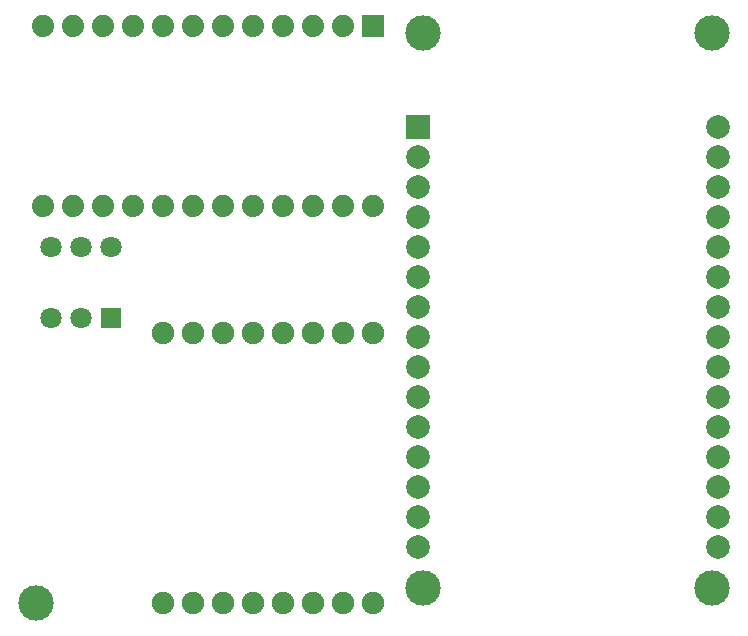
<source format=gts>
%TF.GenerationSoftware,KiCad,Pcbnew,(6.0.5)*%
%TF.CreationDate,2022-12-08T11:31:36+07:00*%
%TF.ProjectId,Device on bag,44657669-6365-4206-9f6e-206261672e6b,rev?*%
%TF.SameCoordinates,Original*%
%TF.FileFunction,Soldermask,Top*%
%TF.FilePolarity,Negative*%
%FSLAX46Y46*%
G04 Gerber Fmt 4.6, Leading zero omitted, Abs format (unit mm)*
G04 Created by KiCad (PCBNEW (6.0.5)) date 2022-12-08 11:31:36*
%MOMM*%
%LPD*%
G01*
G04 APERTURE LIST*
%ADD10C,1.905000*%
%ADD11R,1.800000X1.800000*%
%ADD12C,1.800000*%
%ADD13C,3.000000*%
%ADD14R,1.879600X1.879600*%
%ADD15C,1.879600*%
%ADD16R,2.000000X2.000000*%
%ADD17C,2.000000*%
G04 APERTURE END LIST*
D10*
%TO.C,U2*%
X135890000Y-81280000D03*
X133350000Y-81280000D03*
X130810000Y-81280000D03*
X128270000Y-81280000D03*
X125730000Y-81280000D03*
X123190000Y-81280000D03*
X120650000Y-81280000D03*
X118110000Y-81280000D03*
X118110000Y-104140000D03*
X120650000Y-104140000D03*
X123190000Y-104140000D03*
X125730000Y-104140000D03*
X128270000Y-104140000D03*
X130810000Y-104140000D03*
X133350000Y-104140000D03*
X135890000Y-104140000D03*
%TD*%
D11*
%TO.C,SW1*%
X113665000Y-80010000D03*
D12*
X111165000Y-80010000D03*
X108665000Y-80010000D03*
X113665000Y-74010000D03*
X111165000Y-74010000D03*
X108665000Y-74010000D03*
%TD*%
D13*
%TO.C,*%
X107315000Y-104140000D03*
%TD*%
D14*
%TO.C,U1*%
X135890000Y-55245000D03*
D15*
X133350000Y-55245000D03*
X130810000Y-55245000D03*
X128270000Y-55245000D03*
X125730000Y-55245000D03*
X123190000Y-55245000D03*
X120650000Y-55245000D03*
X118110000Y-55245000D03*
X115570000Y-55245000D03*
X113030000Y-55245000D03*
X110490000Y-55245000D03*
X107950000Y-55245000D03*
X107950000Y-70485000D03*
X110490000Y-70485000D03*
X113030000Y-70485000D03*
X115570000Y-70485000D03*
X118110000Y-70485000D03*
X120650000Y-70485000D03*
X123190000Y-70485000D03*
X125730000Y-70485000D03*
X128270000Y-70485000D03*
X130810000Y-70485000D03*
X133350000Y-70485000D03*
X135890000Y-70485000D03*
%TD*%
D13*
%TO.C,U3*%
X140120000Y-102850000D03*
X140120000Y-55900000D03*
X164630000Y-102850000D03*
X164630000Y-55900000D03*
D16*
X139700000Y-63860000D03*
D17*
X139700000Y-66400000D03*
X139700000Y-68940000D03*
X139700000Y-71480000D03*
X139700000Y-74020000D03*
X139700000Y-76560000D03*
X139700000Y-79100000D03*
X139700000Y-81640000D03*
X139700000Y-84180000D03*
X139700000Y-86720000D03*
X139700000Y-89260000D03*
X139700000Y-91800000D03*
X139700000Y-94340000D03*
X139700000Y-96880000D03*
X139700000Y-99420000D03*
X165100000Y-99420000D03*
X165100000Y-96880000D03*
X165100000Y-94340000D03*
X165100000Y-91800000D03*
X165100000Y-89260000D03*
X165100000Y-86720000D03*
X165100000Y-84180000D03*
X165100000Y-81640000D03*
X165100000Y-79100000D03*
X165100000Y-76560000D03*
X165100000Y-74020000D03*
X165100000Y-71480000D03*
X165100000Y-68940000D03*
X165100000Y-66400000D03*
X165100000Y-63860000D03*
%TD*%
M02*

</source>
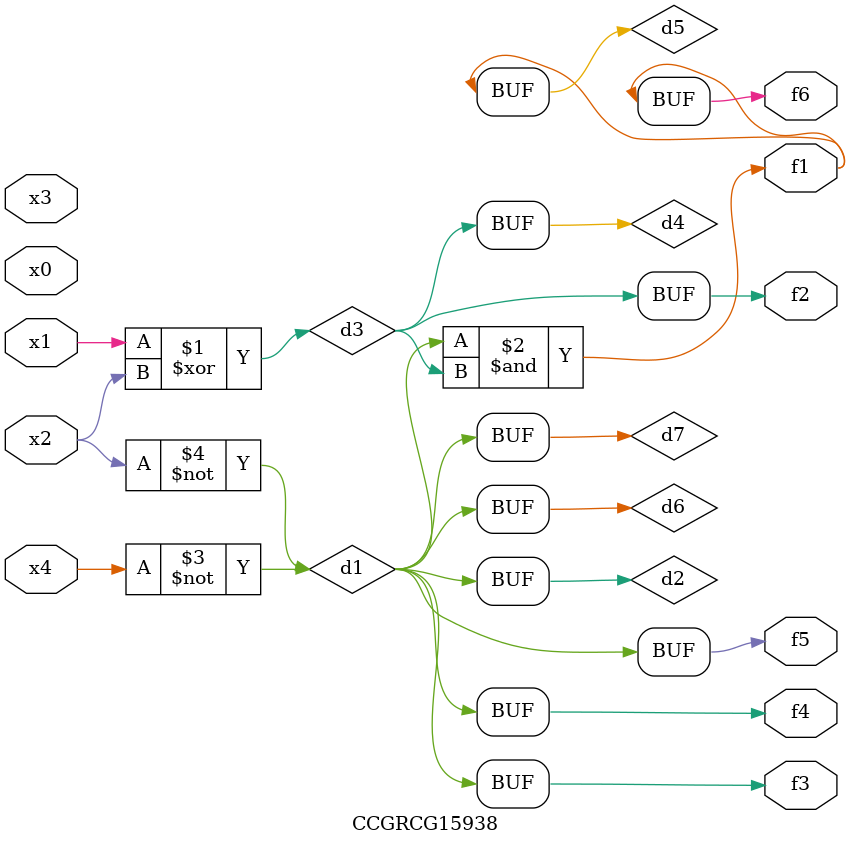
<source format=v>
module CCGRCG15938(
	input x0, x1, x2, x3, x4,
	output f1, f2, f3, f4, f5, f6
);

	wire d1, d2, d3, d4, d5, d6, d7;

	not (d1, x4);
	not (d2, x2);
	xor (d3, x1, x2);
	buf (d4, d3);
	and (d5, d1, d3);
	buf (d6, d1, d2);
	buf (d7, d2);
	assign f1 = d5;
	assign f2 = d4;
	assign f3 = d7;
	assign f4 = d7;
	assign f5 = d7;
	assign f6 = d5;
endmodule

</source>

→ **What the task requires**
Could you repeat exactly the lines in the listing above from the one with "X164630000Y-102850000D03*" down to the one with "X165100000Y-76560000D03*"? Include both of those lines.

→ **Written solution**
X164630000Y-102850000D03*
X164630000Y-55900000D03*
D16*
X139700000Y-63860000D03*
D17*
X139700000Y-66400000D03*
X139700000Y-68940000D03*
X139700000Y-71480000D03*
X139700000Y-74020000D03*
X139700000Y-76560000D03*
X139700000Y-79100000D03*
X139700000Y-81640000D03*
X139700000Y-84180000D03*
X139700000Y-86720000D03*
X139700000Y-89260000D03*
X139700000Y-91800000D03*
X139700000Y-94340000D03*
X139700000Y-96880000D03*
X139700000Y-99420000D03*
X165100000Y-99420000D03*
X165100000Y-96880000D03*
X165100000Y-94340000D03*
X165100000Y-91800000D03*
X165100000Y-89260000D03*
X165100000Y-86720000D03*
X165100000Y-84180000D03*
X165100000Y-81640000D03*
X165100000Y-79100000D03*
X165100000Y-76560000D03*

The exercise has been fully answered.